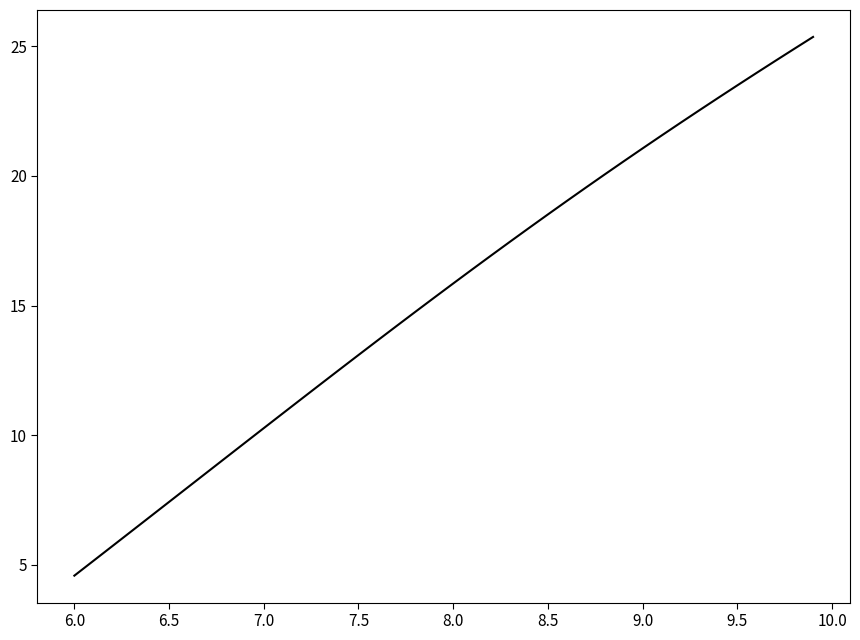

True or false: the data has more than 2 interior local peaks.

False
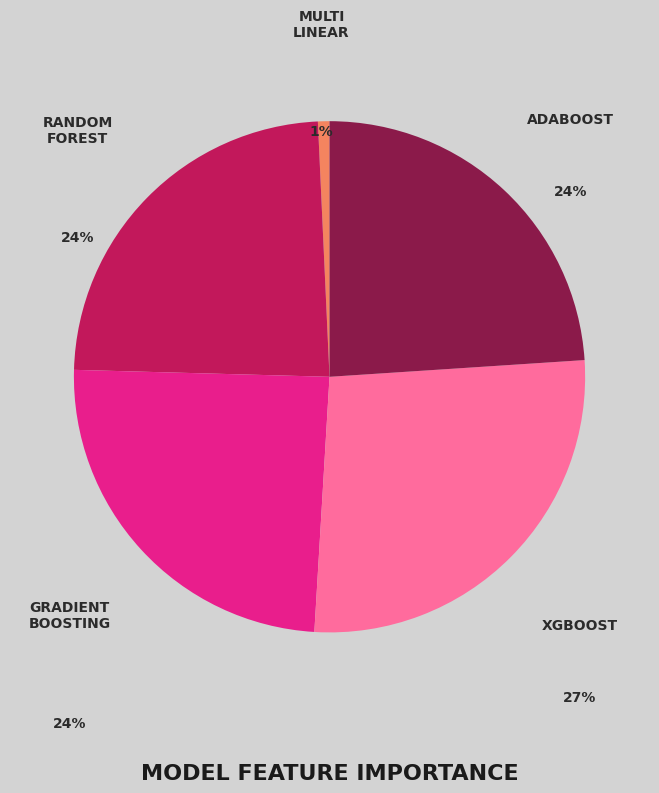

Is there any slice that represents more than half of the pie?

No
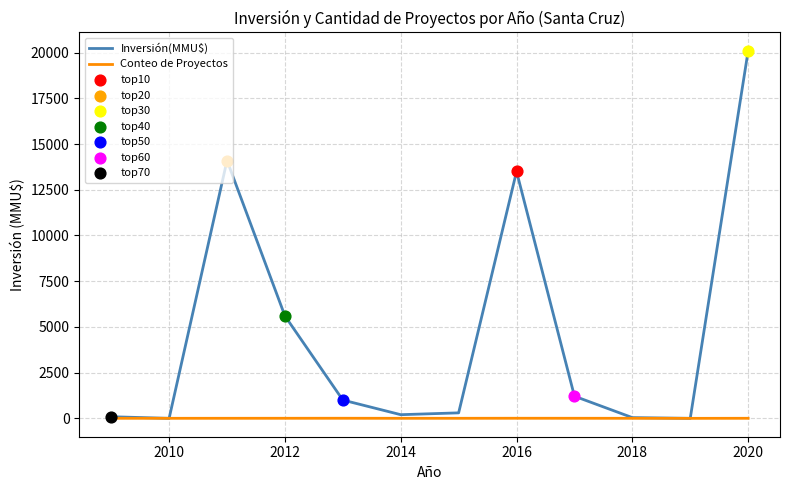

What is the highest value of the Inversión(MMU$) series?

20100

☆ ☆ ☆ ☆ ☆ ☆ ☆

*ASSIGNED TASK*: Please rewrite the lines of the entries above as a JSON list of strings, one string per line, skipping blank lines and leaving out the pictures.

*ANSWER TO THIS PROBLEM*:
[
  "True or false: the data has more than 2 interior local peaks.",
  "False",
  "Is there any slice that represents more than half of the pie?",
  "No",
  "What is the highest value of the Inversión(MMU$) series?",
  "20100"
]